▶ _Short problem_:
Please return every entry below line for line, with no changes, and leave the pictures out of your answer.

▶ _Available records_:

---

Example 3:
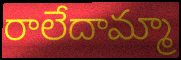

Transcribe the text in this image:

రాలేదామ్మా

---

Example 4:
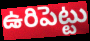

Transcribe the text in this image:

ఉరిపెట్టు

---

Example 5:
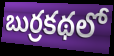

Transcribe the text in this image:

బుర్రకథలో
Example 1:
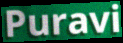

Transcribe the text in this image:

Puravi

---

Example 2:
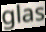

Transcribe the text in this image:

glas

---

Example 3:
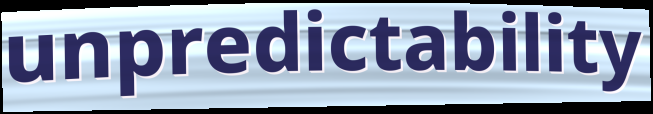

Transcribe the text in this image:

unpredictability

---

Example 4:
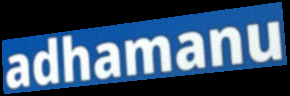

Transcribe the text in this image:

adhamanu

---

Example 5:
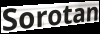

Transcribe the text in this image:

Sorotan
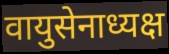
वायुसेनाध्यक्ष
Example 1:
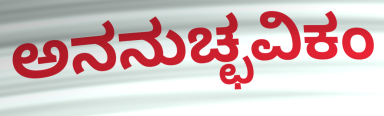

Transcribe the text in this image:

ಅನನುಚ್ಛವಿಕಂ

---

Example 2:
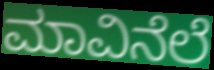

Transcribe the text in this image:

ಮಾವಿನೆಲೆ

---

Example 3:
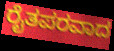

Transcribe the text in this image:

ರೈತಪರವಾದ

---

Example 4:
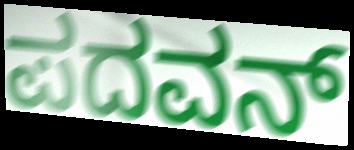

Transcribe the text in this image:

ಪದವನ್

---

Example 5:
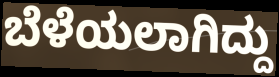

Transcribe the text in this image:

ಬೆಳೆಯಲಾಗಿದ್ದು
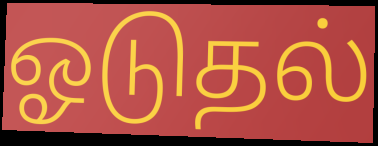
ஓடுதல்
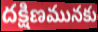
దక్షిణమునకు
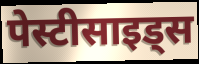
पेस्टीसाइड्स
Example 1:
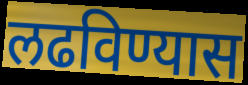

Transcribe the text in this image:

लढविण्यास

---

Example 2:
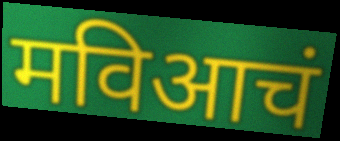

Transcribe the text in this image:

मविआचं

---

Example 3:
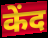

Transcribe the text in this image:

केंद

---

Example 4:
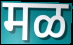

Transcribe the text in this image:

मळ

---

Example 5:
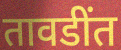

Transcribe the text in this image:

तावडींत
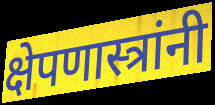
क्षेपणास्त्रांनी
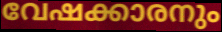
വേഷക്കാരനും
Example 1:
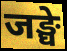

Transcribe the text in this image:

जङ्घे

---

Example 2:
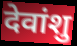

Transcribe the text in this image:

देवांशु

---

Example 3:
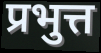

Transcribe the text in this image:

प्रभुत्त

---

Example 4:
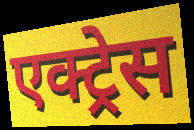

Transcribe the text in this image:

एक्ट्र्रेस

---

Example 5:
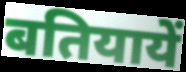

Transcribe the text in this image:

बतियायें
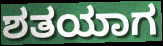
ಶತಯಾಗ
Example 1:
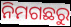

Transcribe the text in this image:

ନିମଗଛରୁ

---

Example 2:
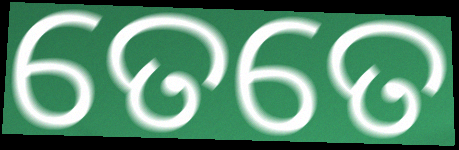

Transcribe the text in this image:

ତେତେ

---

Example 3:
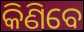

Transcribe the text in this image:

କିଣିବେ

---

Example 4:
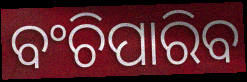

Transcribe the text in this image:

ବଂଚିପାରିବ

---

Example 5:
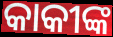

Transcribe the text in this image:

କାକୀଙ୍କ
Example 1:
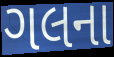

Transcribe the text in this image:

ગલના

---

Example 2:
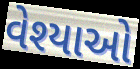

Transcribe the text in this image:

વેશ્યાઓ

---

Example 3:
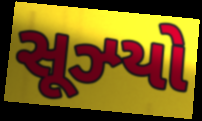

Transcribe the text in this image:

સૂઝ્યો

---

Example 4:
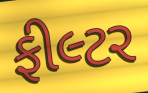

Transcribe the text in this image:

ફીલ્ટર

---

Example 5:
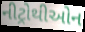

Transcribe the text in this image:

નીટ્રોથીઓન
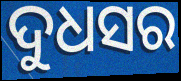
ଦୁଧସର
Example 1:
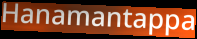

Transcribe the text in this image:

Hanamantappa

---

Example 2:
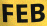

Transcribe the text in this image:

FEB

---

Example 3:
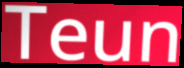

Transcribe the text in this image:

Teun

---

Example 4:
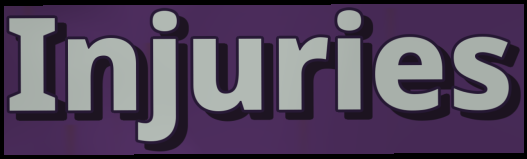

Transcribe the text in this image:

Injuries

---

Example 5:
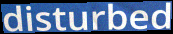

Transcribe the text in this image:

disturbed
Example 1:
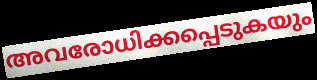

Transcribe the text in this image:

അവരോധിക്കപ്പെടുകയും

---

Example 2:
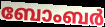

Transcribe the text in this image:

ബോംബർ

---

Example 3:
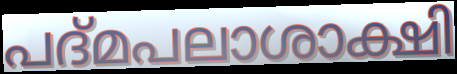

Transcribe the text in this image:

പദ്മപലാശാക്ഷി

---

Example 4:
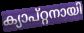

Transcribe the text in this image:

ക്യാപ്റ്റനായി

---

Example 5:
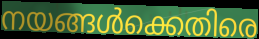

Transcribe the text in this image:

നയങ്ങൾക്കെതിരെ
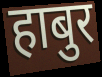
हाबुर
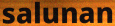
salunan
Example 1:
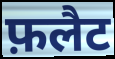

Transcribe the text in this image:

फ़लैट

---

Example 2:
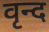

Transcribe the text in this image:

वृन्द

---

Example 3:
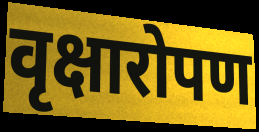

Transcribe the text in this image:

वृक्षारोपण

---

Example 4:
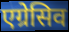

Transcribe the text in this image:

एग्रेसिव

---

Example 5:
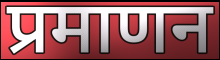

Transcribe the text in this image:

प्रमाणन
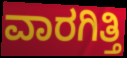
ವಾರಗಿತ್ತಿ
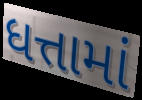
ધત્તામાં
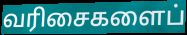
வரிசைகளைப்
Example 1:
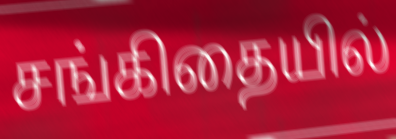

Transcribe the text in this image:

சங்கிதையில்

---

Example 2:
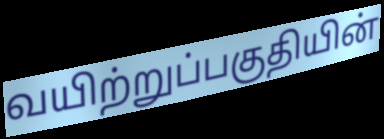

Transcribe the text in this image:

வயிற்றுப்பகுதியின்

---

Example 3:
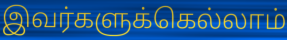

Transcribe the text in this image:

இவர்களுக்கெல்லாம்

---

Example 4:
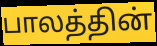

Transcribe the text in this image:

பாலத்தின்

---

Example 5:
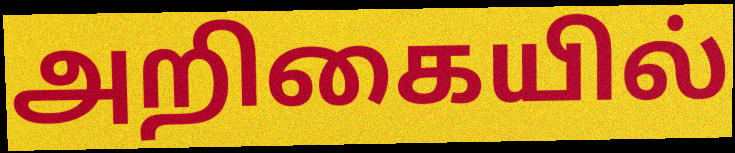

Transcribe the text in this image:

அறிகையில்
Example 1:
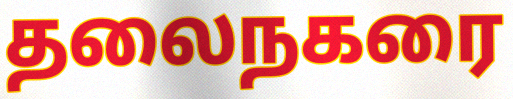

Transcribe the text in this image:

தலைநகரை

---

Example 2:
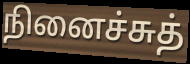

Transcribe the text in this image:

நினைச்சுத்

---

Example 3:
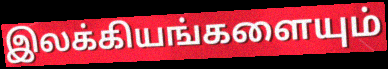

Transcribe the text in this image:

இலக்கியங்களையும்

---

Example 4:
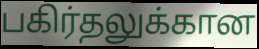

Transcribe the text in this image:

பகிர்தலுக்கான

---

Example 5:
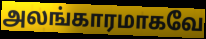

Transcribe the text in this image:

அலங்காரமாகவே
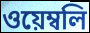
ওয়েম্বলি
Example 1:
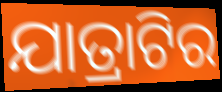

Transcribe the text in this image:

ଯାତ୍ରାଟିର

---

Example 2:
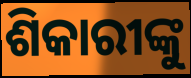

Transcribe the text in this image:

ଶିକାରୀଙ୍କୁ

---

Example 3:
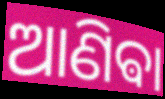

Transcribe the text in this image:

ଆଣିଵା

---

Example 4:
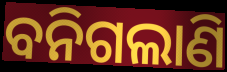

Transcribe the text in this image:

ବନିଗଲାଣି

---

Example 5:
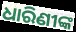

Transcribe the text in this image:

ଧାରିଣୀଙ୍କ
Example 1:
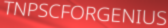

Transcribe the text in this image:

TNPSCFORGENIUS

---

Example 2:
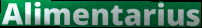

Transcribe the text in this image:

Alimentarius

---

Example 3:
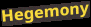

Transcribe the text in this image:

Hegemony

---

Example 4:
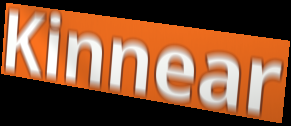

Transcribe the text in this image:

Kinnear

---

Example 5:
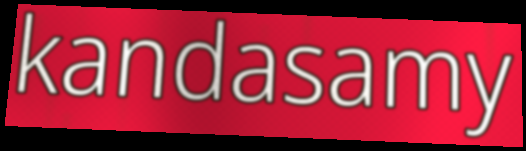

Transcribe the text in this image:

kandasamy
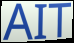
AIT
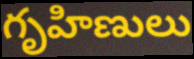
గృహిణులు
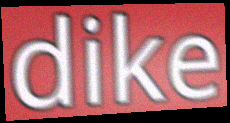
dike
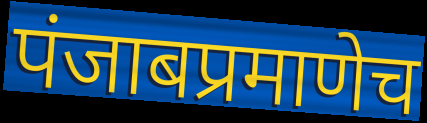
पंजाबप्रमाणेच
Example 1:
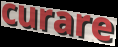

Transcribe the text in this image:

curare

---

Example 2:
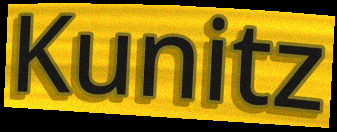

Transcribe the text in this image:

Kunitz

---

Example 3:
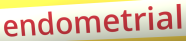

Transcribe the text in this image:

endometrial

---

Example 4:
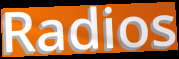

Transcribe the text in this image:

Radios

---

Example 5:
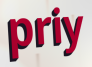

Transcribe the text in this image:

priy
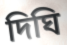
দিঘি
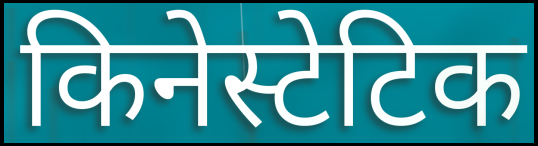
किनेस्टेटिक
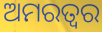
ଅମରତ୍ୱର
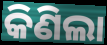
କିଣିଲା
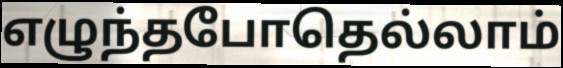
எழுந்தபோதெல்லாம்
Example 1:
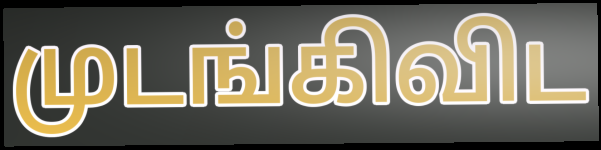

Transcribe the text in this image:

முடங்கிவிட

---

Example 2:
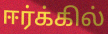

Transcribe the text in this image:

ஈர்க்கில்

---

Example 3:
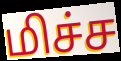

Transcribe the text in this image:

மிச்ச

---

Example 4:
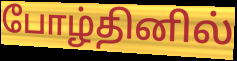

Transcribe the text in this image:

▶ _Response_:
---

Example 3:

Transcribe the text in this image:

రాలేదామ్మా

---

Example 4:

Transcribe the text in this image:

ఉరిపెట్టు

---

Example 5:

Transcribe the text in this image:

బుర్రకథలో
Example 1:

Transcribe the text in this image:

Puravi

---

Example 2:

Transcribe the text in this image:

glas

---

Example 3:

Transcribe the text in this image:

unpredictability

---

Example 4:

Transcribe the text in this image:

adhamanu

---

Example 5:

Transcribe the text in this image:

Sorotan
वायुसेनाध्यक्ष
Example 1:

Transcribe the text in this image:

ಅನನುಚ್ಛವಿಕಂ

---

Example 2:

Transcribe the text in this image:

ಮಾವಿನೆಲೆ

---

Example 3:

Transcribe the text in this image:

ರೈತಪರವಾದ

---

Example 4:

Transcribe the text in this image:

ಪದವನ್

---

Example 5:

Transcribe the text in this image:

ಬೆಳೆಯಲಾಗಿದ್ದು
ஓடுதல்
దక్షిణమునకు
पेस्टीसाइड्स
Example 1:

Transcribe the text in this image:

लढविण्यास

---

Example 2:

Transcribe the text in this image:

मविआचं

---

Example 3:

Transcribe the text in this image:

केंद

---

Example 4:

Transcribe the text in this image:

मळ

---

Example 5:

Transcribe the text in this image:

तावडींत
क्षेपणास्त्रांनी
വേഷക്കാരനും
Example 1:

Transcribe the text in this image:

जङ्घे

---

Example 2:

Transcribe the text in this image:

देवांशु

---

Example 3:

Transcribe the text in this image:

प्रभुत्त

---

Example 4:

Transcribe the text in this image:

एक्ट्र्रेस

---

Example 5:

Transcribe the text in this image:

बतियायें
ಶತಯಾಗ
Example 1:

Transcribe the text in this image:

ନିମଗଛରୁ

---

Example 2:

Transcribe the text in this image:

ତେତେ

---

Example 3:

Transcribe the text in this image:

କିଣିବେ

---

Example 4:

Transcribe the text in this image:

ବଂଚିପାରିବ

---

Example 5:

Transcribe the text in this image:

କାକୀଙ୍କ
Example 1:

Transcribe the text in this image:

ગલના

---

Example 2:

Transcribe the text in this image:

વેશ્યાઓ

---

Example 3:

Transcribe the text in this image:

સૂઝ્યો

---

Example 4:

Transcribe the text in this image:

ફીલ્ટર

---

Example 5:

Transcribe the text in this image:

નીટ્રોથીઓન
ଦୁଧସର
Example 1:

Transcribe the text in this image:

Hanamantappa

---

Example 2:

Transcribe the text in this image:

FEB

---

Example 3:

Transcribe the text in this image:

Teun

---

Example 4:

Transcribe the text in this image:

Injuries

---

Example 5:

Transcribe the text in this image:

disturbed
Example 1:

Transcribe the text in this image:

അവരോധിക്കപ്പെടുകയും

---

Example 2:

Transcribe the text in this image:

ബോംബർ

---

Example 3:

Transcribe the text in this image:

പദ്മപലാശാക്ഷി

---

Example 4:

Transcribe the text in this image:

ക്യാപ്റ്റനായി

---

Example 5:

Transcribe the text in this image:

നയങ്ങൾക്കെതിരെ
हाबुर
salunan
Example 1:

Transcribe the text in this image:

फ़लैट

---

Example 2:

Transcribe the text in this image:

वृन्द

---

Example 3:

Transcribe the text in this image:

वृक्षारोपण

---

Example 4:

Transcribe the text in this image:

एग्रेसिव

---

Example 5:

Transcribe the text in this image:

प्रमाणन
ವಾರಗಿತ್ತಿ
ધત્તામાં
வரிசைகளைப்
Example 1:

Transcribe the text in this image:

சங்கிதையில்

---

Example 2:

Transcribe the text in this image:

வயிற்றுப்பகுதியின்

---

Example 3:

Transcribe the text in this image:

இவர்களுக்கெல்லாம்

---

Example 4:

Transcribe the text in this image:

பாலத்தின்

---

Example 5:

Transcribe the text in this image:

அறிகையில்
Example 1:

Transcribe the text in this image:

தலைநகரை

---

Example 2:

Transcribe the text in this image:

நினைச்சுத்

---

Example 3:

Transcribe the text in this image:

இலக்கியங்களையும்

---

Example 4:

Transcribe the text in this image:

பகிர்தலுக்கான

---

Example 5:

Transcribe the text in this image:

அலங்காரமாகவே
ওয়েম্বলি
Example 1:

Transcribe the text in this image:

ଯାତ୍ରାଟିର

---

Example 2:

Transcribe the text in this image:

ଶିକାରୀଙ୍କୁ

---

Example 3:

Transcribe the text in this image:

ଆଣିଵା

---

Example 4:

Transcribe the text in this image:

ବନିଗଲାଣି

---

Example 5:

Transcribe the text in this image:

ଧାରିଣୀଙ୍କ
Example 1:

Transcribe the text in this image:

TNPSCFORGENIUS

---

Example 2:

Transcribe the text in this image:

Alimentarius

---

Example 3:

Transcribe the text in this image:

Hegemony

---

Example 4:

Transcribe the text in this image:

Kinnear

---

Example 5:

Transcribe the text in this image:

kandasamy
AIT
గృహిణులు
dike
पंजाबप्रमाणेच
Example 1:

Transcribe the text in this image:

curare

---

Example 2:

Transcribe the text in this image:

Kunitz

---

Example 3:

Transcribe the text in this image:

endometrial

---

Example 4:

Transcribe the text in this image:

Radios

---

Example 5:

Transcribe the text in this image:

priy
দিঘি
किनेस्टेटिक
ଅମରତ୍ୱର
କିଣିଲା
எழுந்தபோதெல்லாம்
Example 1:

Transcribe the text in this image:

முடங்கிவிட

---

Example 2:

Transcribe the text in this image:

ஈர்க்கில்

---

Example 3:

Transcribe the text in this image:

மிச்ச

---

Example 4:

Transcribe the text in this image:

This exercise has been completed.